The data:
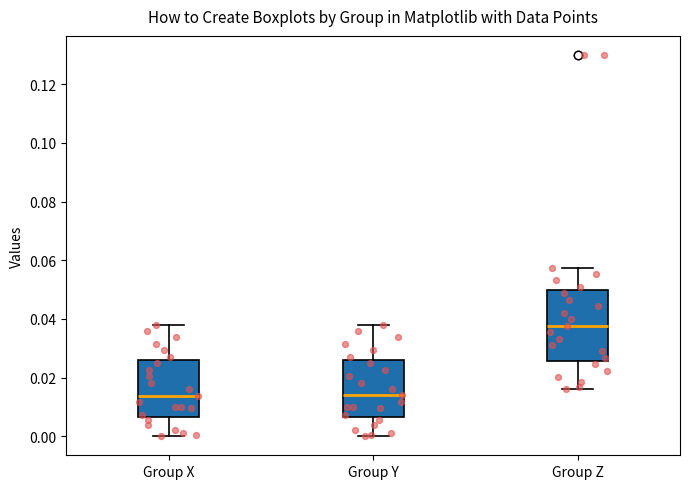

Where does the median line of the box for Group Y sit on the y-axis? The values are not printed on the chart, so give them approximately, as read against the axis.

0.014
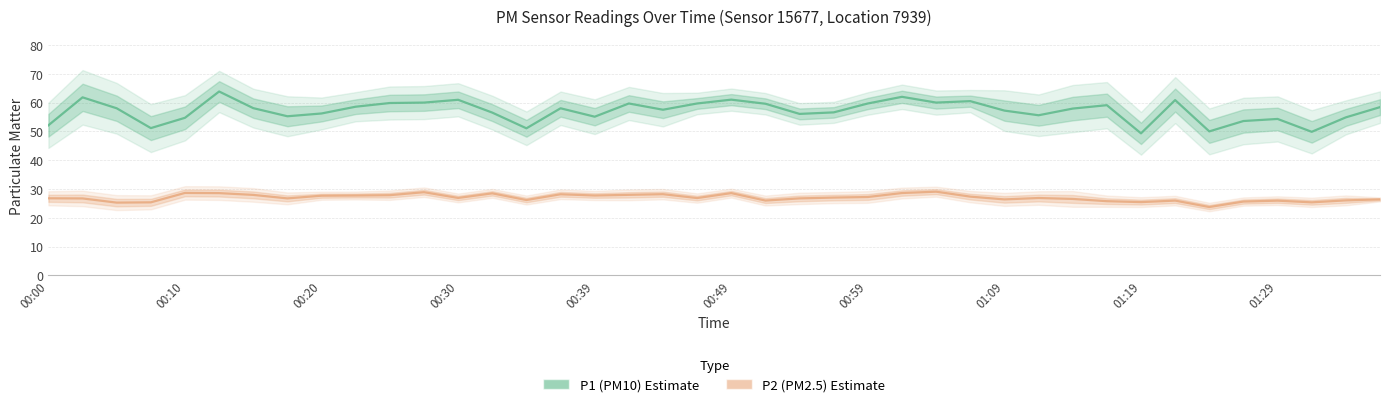

True or false: P1 (PM10) and P2 (PM2.5) cross at least once.

False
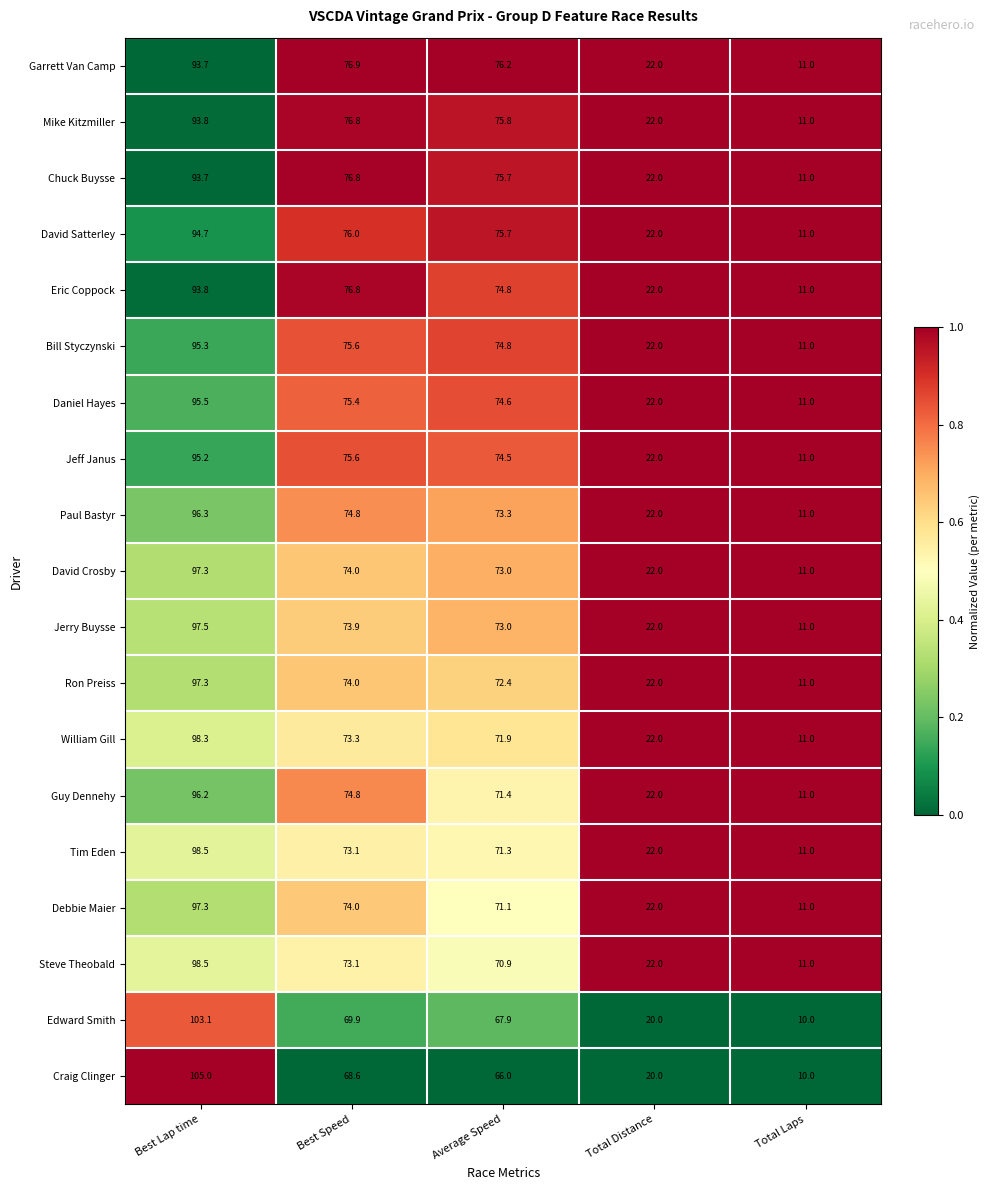

What is the total value across all series at Best Speed?

1413.4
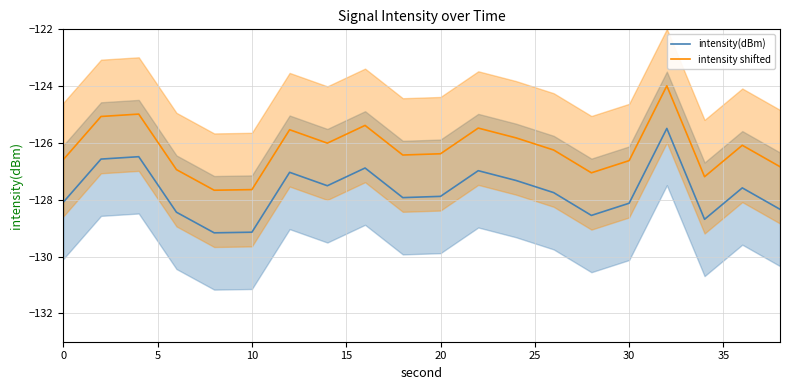

True or false: intensity shifted and intensity(dBm) cross at least once.

False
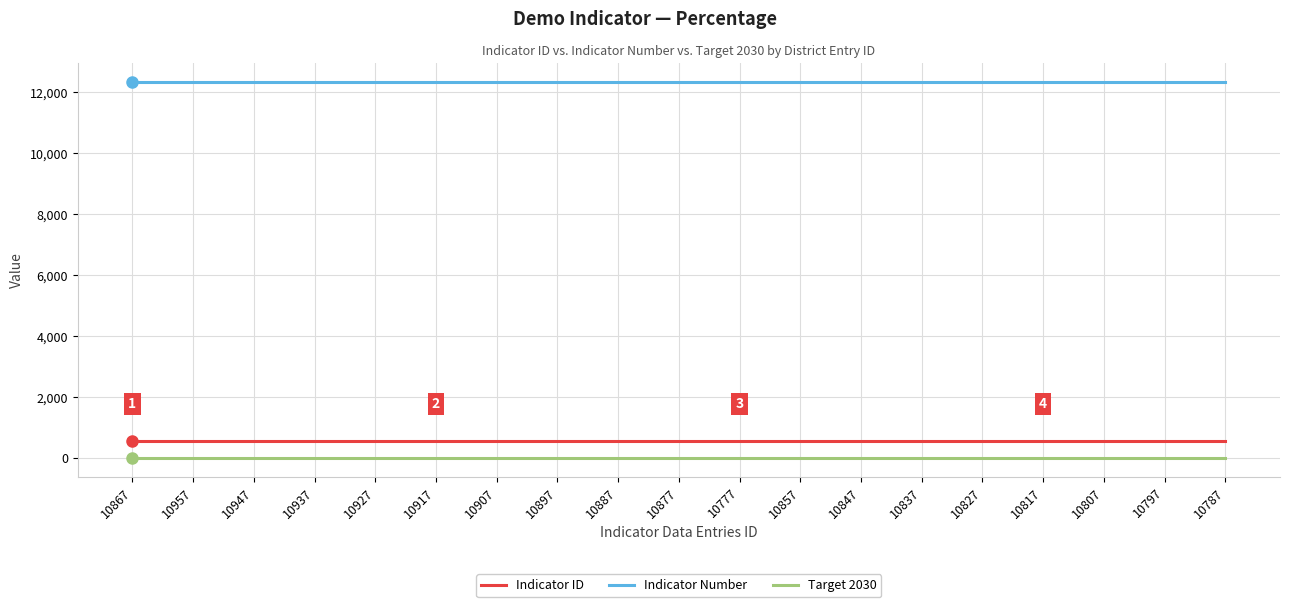

True or false: Indicator ID and Target 2030 intersect in this chart.

False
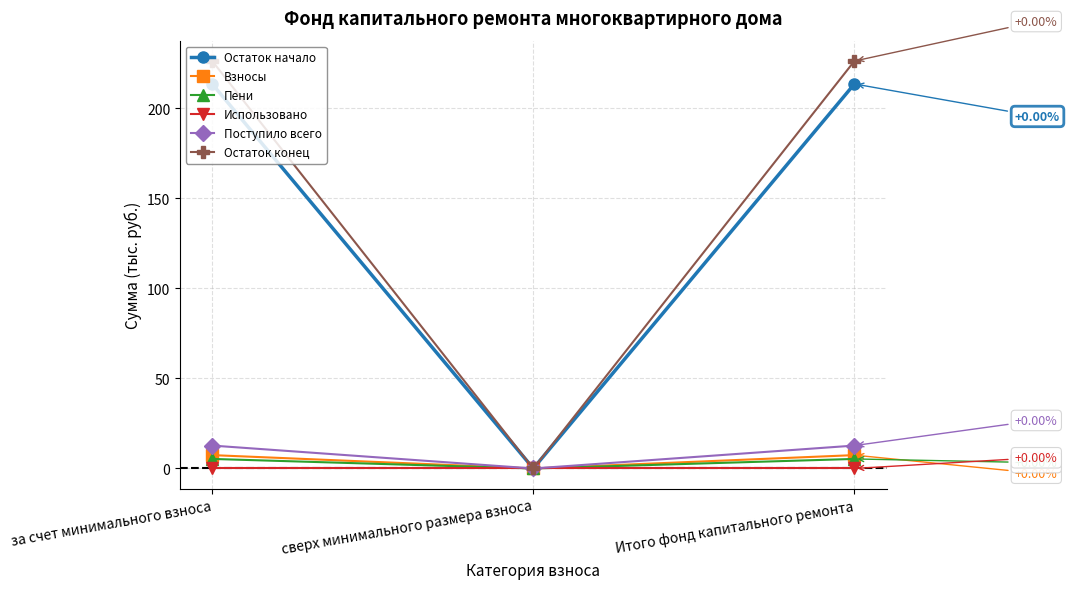

At за счет минимального взноса, list the series in order from smallest to largest.

Использовано, Пени, Взносы, Поступило всего, Остаток начало, Остаток конец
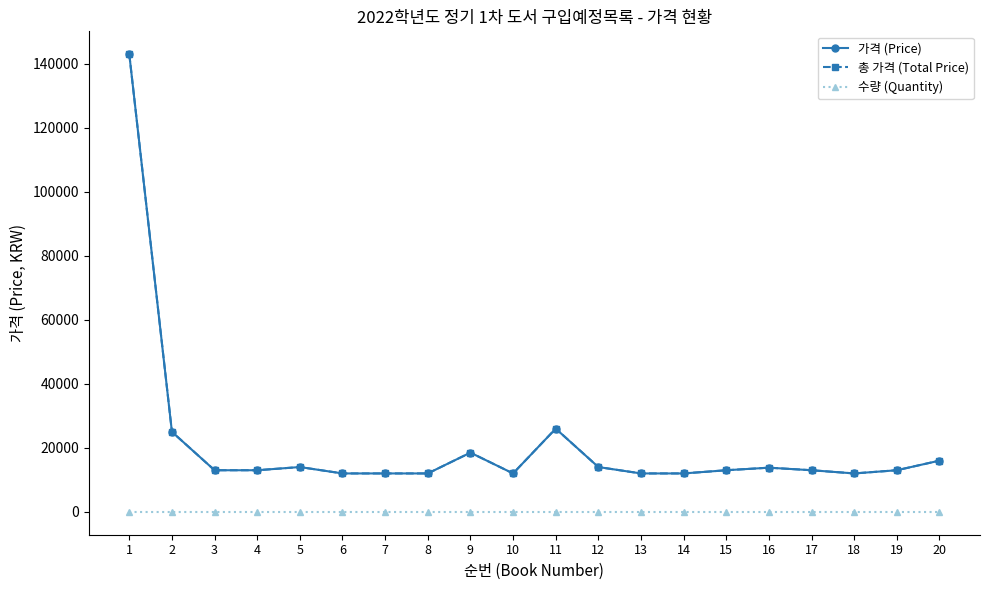

Which category has the highest value in the 수량 (Quantity) series?

1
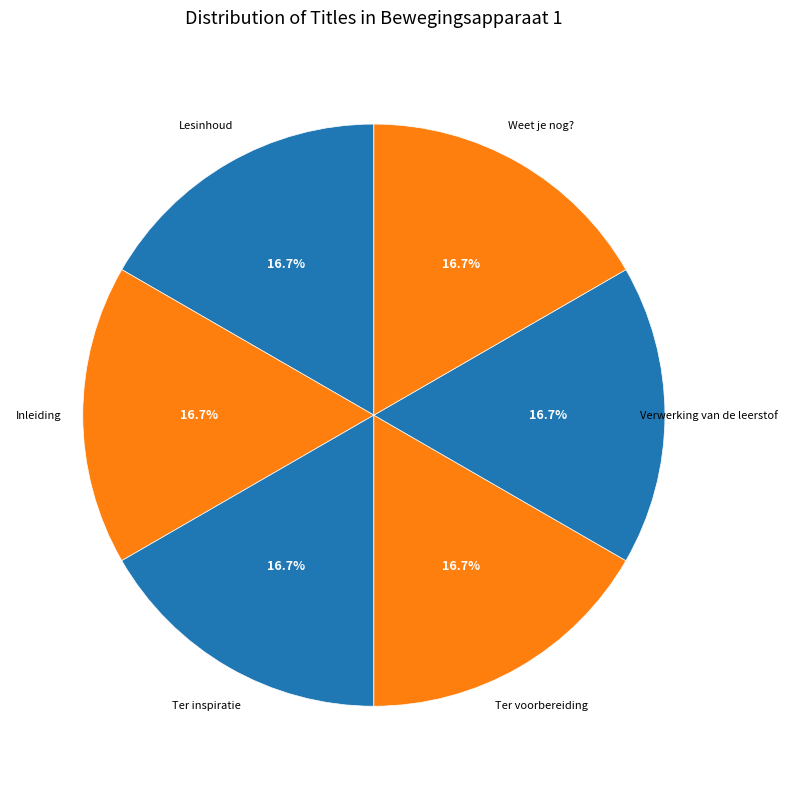

Is it true that Lesinhoud is 11% of the pie?

False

Problem to work on:
Which lines of the records contain the word "series"? Copy each of those lines in full.

Response to this task:
What is the total value across all series at Best Speed?
At за счет минимального взноса, list the series in order from smallest to largest.
Which category has the highest value in the 수량 (Quantity) series?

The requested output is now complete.